Tuesday, August 12, 2008

Back to Landscape Studies...for now

Working on three pieces in one day? I don't recommend it! Makes you crazy with paint fumes and driven until your body says, "Hey. You're not taking care of yourself!" Here are two of those studies. I'm liking these two subjects. They provide some dramatic lighting as I try to learn how to transfer impressions into paint. This is proving more challenging than I had thought. I wish I could travel more. Wish I had more energy. I'd paint twelve hours a day. 6" x 8" and 5" x 7" oil on panels. The second one is available on ebay.



Oh, but the critical mind is so very, very tough. Reminds me that the more one paints, the quieter that left brain criticism becomes.
Yet, even a few days away can limit creativity!

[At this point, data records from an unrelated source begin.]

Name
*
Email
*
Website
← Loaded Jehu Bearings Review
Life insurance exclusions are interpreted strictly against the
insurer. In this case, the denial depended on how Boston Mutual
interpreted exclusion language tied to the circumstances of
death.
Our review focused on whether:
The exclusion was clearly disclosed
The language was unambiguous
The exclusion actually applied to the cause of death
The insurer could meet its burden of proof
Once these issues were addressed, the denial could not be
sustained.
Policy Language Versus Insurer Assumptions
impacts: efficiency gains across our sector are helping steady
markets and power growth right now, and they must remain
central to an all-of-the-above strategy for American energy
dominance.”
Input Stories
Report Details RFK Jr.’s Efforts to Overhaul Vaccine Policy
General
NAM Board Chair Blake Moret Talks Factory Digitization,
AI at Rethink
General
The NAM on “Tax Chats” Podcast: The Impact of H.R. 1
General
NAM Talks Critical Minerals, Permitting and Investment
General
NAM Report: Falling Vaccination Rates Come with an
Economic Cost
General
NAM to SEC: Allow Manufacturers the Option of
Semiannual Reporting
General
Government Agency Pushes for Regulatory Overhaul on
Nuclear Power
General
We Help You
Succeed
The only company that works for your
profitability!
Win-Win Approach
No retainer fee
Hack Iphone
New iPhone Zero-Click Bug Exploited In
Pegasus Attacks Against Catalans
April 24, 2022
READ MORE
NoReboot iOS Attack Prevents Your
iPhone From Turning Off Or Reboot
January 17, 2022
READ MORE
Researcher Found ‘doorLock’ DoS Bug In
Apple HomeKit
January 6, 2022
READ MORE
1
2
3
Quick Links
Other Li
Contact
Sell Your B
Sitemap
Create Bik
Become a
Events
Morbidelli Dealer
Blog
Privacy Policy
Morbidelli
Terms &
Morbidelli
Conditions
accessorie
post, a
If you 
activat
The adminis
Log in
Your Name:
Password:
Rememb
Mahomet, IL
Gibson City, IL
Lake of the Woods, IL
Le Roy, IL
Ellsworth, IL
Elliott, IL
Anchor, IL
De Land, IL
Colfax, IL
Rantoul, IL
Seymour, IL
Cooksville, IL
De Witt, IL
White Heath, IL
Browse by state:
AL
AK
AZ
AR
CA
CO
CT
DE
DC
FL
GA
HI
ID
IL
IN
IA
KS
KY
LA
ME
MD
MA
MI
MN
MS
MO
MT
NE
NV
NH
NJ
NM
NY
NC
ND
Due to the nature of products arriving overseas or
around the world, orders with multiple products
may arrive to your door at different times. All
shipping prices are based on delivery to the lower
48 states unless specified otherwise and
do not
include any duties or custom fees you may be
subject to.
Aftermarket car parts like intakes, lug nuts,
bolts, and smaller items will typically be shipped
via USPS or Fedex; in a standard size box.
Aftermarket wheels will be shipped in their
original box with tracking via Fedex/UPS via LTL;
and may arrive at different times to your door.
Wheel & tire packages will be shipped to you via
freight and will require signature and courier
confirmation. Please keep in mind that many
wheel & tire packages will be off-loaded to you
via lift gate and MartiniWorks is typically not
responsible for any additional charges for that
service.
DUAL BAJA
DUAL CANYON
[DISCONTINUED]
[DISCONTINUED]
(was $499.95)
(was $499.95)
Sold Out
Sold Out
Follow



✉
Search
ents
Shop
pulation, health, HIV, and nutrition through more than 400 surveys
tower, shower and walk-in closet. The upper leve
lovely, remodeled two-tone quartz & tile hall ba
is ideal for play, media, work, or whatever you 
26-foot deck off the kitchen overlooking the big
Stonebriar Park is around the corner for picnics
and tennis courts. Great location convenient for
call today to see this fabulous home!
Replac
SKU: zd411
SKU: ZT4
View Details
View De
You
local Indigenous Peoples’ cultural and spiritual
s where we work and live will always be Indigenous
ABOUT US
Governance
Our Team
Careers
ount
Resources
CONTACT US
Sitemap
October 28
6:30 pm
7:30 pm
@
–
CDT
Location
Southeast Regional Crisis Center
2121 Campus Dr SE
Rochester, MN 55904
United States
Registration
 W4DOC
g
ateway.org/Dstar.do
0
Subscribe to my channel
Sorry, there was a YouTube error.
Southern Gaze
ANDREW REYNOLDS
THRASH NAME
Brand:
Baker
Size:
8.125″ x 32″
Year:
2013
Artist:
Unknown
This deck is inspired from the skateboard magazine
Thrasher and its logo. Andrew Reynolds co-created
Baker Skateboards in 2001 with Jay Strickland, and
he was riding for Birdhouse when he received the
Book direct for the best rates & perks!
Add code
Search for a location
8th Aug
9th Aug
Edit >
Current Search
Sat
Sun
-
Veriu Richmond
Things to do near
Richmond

A question from Writing About Art, "Who creates 'meaning'--artist or viewer?" Roy Lichtenstein is quoted as saying, "I wouldn't believe anything I tell you." Today, I will consider this to be my left brain's cautionary note...

5 comments:

Jeffrey J. Boron said...

Love your bold use of colour and the graphic design of your work Melinda. Wonderful art!!

Jeffrey

Melinda said...

Thank you, Jeffrey, for stopping by and leaving your gracious comment! I hope you'll be back. For desert dwellers, you live in a paradise and we dream of forests and water...

Edgar said...

Hey,
I love both these new paintings! The lower one, with the bold, flat mountains is cool: the cactus in the foreground looks like embroidery. The little bit of blending going on in the upper one is just sweet. And by sweet, I mean the bomb. The whole painting is well-integrated, and the brushwork is nicely consistent from the foreground, through the mountains up to the sky and clouds.

Edgar said...

... and about your question: "Who creates 'meaning'...?"

This is the chicken or the egg question, just posed differently, and I know the answer to that one: It's the egg.

Edgar said...

I can't help but to keep saying how great this painting looks! It looks like a big painting. And it's so restful, in a "journey into the land" kind of restful way.